I am integrating the function $f(x)=0.2+ 25x-200x^2+675x^3+900x^4+400x^5$, I have to integrate it between $a=0$ to $b=0.8$ with $n=5$ (five segments), I have integrated it by using only $\frac{3}{8}$ simpson's rule, and using composite simpson's rule,(for first 2 segments I have used $\frac{1}{3}$ simpson's rule and for last 3 segments, I have used $\frac{3}{8}$ simpson's rule) I got the values as nearly $1.7$ in case of only using $\frac{3}{8}$ simpson's rule and 1.645 in case of composite simpson's rule. I got a more accurate value in case of composite simpson's rule in this problem.(Actual value is 1.640533)
Is there any mathematical proof that I can always get a accurate value using composite simpson's rule rather than only using $\frac{3}{8}$ simpson's rule? First of all is my claim correct that we yield a better accuracy always with composite simpson's rule?

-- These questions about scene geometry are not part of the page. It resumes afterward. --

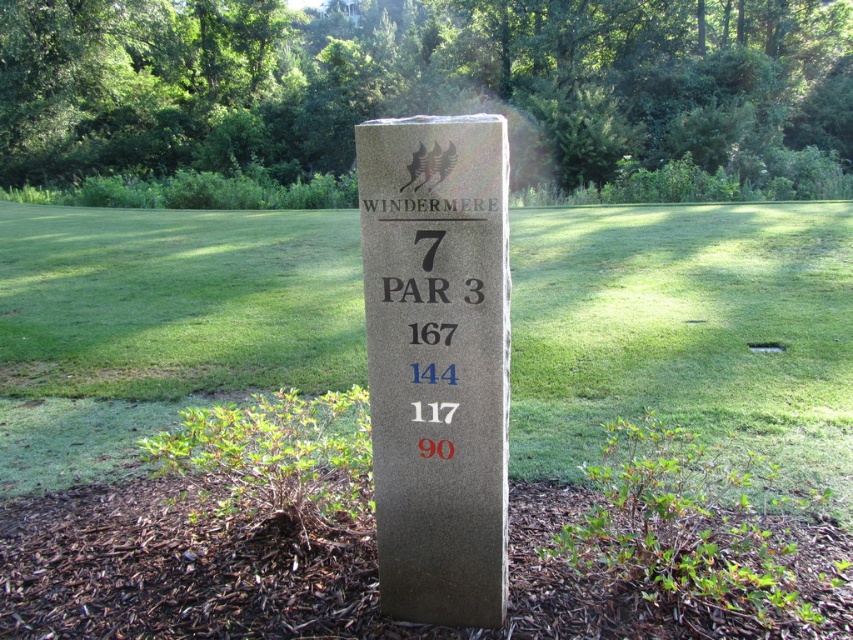
Question: Among these points, which one is nearest to the camera?

Choices:
 (A) (801, 417)
 (B) (479, 177)
 (C) (286, 150)

Answer: (B)

Question: In this image, where is green grass at center located relative to granite signpost at center?

Choices:
 (A) left
 (B) right

Answer: (A)

Question: Which of these objects is positioned farthest from the green leafy tree at upper center?

Choices:
 (A) granite signpost at center
 (B) green grass at center

Answer: (A)

Question: Is green grass at center further to the viewer compared to green leafy tree at upper center?

Choices:
 (A) yes
 (B) no

Answer: (B)

Question: Which point appears farthest from the camera in this image?

Choices:
 (A) (495, 410)
 (B) (672, 108)

Answer: (B)

Question: Is green leafy tree at upper center further to the viewer compared to granite signpost at center?

Choices:
 (A) no
 (B) yes

Answer: (B)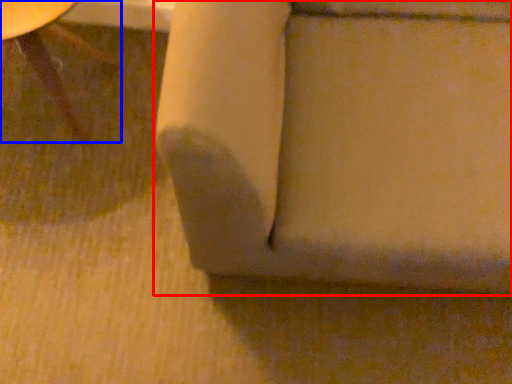
Question: Which object appears closest to the camera in this image, furniture (highlighted by a red box) or furniture (highlighted by a blue box)?

Choices:
 (A) furniture
 (B) furniture

Answer: (A)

As explained here, estimating $\int_a^bf(x)dx$ where $a<b$ by the $\frac38$ Simpson's rule has error $-\frac{(b-a)^5}{6480}f^{(4)}(\xi)$ for some $\xi\in[a,\,b]$, but for the composite version the denominator $6480$ is changed to $80n^4$ if $3|n$. Admittedly the exact value of $\xi$ is bound to change too, but if $|f^{(4)}|$ is nonzero and not very variable in relative terms on $[a,\,b]$, this only causes a small change in the value of $n$ for which the methods' error terms are closest to matching. In fact, $80n^4=6480$ for $n=3$, so by the time you get to $n=5$ the composite rule should have a much smaller error term (although, since $5$ isn't quite the same as $6$, which is a multiple of $3$, we can't use the above formula for the error term).